Глядеть прямо на нее было нелегко, но он сделал над собой усилие, после чего вынужден был спросить:
– Что это у вас на носу?
Кончик носа у Тиффани украшали два пупырышка, две крохотные палочки, торчавшие почти вертикально – подобие маленьких рожек.
– Косточки из крыла летучей мыши, – сказала Тиффани.
– Вот как! – отозвался Чили.
Открывая дверь в аппаратную, он думал о том, где раздобывают косточки из крыла летучей мыши, но в уши им ударила волна звуков из усилителей: это «Одесса» наяривала свою музыку за стеклянной перегородкой – Линда ударяла по струнам болтавшейся низко у нее на поясе гитары и одновременно пела текст, кивками задавая темп; Дейл в чистой футболке играл, сидя верхом на табурете; Торопыга же, с волосами до плеч и в темных очках, бил в свой скудный инструментарий. Звукорежиссер, говоривший по телефону, приветствовал их поднятием руки. Молодой человек в шерстяной водолазке, мешковатых рабочих штанах и черных теннисных туфлях. Имя – Кертис. Чили услышал, как он сказал:
– Так камень прошел? Здорово! А димедрол зачем?
По словам Хью, парень этот работал у Дона. Работал над музыкой для кинофильмов, и Дон очень хвалил его, говорил, что когда-нибудь он прославится. Пока что, как сказал Хью, он дорого не запросил.
– О, они играют, – несколько удивленно произнесла Тиффани. – Это что, песня их сочинения?

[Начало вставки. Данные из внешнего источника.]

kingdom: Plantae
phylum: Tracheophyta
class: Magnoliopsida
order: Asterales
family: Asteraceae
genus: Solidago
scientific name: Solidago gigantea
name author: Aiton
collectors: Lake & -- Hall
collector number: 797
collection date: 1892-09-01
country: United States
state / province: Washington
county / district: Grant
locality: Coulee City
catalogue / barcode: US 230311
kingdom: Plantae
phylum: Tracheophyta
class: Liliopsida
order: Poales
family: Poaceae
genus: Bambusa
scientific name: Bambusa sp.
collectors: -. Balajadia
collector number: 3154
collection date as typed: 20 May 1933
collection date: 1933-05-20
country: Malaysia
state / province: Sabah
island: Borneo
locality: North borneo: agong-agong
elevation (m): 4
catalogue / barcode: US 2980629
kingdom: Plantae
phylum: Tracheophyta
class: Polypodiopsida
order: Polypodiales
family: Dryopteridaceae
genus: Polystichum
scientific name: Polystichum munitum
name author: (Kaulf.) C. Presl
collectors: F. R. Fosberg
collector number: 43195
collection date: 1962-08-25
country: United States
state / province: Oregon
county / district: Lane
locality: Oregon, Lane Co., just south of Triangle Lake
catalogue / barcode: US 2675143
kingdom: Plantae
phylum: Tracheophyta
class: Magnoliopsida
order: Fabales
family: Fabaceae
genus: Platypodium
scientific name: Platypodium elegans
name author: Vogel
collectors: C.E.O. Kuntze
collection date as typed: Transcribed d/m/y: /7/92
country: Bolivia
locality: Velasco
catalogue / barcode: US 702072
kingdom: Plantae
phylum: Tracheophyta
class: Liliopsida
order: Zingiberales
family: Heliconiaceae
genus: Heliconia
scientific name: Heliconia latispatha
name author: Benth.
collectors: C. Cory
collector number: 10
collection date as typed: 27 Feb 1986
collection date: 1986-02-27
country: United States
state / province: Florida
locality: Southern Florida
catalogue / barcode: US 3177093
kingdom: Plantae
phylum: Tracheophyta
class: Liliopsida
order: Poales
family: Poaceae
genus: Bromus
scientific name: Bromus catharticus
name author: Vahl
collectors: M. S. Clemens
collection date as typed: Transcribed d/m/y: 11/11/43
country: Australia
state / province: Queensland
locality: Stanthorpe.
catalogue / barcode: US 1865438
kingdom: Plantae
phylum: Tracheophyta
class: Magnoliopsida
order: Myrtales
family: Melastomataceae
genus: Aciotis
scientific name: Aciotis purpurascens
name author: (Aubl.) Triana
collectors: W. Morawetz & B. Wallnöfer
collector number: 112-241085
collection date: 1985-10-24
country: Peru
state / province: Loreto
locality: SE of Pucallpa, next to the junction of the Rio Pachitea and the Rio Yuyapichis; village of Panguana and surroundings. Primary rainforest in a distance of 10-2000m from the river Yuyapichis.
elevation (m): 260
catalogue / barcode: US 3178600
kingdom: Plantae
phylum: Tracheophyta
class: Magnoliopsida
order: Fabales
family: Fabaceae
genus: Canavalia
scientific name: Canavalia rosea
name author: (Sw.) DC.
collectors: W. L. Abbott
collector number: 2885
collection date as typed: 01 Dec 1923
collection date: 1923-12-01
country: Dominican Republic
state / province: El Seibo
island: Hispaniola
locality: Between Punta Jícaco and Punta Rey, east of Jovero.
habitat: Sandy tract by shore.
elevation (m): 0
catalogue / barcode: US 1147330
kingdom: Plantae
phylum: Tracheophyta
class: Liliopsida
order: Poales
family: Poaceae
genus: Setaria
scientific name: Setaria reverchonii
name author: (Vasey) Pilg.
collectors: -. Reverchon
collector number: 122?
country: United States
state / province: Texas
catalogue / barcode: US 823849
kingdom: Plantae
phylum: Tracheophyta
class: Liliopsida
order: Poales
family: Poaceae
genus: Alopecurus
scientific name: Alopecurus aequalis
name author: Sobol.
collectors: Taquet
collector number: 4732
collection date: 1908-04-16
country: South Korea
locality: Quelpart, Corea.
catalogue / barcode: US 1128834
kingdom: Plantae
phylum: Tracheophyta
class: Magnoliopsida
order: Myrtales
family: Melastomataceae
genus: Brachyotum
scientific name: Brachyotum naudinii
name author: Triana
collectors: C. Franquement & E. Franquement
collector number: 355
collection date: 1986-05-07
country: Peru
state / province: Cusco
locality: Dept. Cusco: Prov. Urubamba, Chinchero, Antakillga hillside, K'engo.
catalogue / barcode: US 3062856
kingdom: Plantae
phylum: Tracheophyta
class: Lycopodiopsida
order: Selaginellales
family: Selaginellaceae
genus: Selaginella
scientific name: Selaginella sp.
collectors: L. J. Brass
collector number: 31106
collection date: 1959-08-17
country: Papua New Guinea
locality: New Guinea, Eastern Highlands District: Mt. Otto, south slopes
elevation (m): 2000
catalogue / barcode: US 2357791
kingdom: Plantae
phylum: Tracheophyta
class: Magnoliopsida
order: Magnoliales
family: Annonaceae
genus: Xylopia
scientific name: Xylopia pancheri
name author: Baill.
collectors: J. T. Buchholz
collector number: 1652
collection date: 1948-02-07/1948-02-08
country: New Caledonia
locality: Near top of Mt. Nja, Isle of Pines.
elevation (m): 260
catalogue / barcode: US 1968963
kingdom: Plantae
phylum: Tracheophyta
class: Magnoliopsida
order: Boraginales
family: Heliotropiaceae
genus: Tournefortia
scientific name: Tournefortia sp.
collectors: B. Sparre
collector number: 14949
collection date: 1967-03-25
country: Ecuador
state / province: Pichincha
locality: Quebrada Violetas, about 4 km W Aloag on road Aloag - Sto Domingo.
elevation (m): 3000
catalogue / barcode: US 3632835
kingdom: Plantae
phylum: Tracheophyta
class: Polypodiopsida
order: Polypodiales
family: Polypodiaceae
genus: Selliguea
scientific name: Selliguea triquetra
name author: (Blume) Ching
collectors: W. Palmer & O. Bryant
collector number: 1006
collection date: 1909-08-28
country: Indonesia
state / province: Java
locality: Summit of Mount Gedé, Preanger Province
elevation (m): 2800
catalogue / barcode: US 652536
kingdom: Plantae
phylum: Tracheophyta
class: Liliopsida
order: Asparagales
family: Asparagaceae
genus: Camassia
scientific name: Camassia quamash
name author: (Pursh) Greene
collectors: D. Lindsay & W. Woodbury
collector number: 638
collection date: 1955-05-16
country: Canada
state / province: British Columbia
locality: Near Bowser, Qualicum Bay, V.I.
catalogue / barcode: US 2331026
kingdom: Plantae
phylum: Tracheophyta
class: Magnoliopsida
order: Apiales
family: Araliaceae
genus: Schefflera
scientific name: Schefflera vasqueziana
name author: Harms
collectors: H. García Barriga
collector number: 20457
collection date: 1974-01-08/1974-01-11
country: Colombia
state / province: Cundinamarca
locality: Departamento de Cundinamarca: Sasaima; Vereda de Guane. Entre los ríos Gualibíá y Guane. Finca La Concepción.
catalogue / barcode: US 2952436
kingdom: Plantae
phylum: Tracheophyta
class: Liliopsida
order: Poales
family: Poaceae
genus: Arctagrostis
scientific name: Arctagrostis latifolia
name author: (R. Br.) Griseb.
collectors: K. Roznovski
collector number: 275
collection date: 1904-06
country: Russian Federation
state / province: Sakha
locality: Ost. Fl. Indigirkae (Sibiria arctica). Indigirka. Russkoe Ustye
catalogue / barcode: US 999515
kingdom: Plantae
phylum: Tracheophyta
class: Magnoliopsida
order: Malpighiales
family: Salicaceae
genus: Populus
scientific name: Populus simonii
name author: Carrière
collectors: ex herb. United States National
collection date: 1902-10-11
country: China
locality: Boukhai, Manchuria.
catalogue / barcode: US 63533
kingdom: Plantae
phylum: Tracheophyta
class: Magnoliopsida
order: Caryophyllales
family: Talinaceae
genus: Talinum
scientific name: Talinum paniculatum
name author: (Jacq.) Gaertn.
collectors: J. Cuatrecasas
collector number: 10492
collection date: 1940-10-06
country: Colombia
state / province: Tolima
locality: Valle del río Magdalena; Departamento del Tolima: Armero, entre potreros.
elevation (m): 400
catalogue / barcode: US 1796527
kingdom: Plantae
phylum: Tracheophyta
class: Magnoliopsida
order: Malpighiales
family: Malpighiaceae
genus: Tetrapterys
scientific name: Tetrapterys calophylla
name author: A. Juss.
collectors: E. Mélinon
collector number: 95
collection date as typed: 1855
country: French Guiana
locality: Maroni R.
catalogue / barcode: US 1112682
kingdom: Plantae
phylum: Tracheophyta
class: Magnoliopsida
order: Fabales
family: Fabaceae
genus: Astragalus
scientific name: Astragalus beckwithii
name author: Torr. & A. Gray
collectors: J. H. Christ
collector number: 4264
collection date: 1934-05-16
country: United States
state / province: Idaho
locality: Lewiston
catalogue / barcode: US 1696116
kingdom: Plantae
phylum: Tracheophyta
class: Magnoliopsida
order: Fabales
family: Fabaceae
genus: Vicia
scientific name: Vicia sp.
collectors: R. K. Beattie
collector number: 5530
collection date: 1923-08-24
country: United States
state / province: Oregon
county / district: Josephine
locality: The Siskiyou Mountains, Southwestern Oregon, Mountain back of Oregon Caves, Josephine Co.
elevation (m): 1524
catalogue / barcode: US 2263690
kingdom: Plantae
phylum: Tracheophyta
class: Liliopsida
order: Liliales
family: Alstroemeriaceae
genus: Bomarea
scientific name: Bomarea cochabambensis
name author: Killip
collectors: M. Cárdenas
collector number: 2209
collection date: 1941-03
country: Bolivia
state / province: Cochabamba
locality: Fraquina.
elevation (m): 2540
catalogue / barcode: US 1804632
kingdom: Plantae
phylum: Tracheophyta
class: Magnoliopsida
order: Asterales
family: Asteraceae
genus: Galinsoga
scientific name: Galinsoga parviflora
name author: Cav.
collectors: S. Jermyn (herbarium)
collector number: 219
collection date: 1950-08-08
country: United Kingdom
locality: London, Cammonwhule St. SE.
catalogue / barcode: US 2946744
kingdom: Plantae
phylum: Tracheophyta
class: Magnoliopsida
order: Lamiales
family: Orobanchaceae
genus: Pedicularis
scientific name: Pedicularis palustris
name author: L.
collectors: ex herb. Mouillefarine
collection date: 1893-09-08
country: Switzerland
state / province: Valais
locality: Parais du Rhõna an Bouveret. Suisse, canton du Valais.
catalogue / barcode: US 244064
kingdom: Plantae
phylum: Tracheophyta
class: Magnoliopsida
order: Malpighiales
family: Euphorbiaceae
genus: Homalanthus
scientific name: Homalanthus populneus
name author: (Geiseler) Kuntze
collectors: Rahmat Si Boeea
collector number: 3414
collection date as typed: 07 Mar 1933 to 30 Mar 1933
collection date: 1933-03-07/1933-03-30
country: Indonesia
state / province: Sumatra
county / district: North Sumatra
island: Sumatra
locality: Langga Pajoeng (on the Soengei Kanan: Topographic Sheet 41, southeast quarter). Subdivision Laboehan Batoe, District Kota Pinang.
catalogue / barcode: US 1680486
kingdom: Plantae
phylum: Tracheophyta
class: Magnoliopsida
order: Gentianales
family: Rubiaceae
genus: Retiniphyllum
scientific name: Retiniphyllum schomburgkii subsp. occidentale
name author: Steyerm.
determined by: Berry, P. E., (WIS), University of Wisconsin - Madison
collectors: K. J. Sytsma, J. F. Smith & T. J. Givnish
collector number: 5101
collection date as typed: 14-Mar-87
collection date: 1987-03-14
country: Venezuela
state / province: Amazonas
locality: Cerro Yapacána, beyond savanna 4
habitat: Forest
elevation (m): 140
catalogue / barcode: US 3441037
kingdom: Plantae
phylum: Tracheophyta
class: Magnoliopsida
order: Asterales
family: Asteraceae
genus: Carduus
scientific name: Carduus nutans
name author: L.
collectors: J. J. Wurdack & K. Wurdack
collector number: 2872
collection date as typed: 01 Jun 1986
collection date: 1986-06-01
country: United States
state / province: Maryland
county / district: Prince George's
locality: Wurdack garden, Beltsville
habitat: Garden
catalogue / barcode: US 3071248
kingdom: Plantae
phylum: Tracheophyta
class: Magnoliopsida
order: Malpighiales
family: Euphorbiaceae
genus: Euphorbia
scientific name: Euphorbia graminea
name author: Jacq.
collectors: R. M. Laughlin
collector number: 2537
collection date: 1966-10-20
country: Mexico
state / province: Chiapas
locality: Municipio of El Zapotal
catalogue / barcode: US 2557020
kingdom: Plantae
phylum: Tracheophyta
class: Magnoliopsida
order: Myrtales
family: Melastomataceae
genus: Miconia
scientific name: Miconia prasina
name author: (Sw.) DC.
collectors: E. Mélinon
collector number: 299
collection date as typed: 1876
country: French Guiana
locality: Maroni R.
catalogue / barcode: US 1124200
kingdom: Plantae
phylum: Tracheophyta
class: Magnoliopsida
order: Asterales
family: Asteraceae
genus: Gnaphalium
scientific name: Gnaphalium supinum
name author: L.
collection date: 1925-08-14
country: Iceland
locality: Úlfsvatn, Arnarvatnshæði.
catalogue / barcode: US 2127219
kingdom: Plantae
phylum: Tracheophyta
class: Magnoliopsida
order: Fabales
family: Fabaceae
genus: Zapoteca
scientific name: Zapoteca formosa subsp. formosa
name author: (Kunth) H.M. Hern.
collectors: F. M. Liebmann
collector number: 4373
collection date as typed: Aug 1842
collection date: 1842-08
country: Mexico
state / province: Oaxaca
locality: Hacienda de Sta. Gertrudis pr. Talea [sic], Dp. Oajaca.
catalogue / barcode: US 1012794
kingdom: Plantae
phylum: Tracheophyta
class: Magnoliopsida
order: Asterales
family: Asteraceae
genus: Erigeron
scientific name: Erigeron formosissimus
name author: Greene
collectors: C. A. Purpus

Чили ответил, что если и так, он не расслышал.
Кертис повесил трубку и шагнул к пульту.
– Они разогреваются, под «ЭйСи/ДиСи» работают. Эта вот песня «Лотта Рози» называется, а перед этим было «Опять траур», и должен вам сказать, что Линда – девочка стоящая. Великолепно играет на гитаре. Вслушайтесь, как она комбинирует аккорды «ЭйСи/ДиСи» с блюзовой мелодией. Я с удовольствием стану аранжировать ее, улучшу звук, сделаю его объемнее. Новую ее песню «Будь крутым» надо будет как следует повертеть, а другая, под названием «Одесса», хороша своей драматической наполненностью.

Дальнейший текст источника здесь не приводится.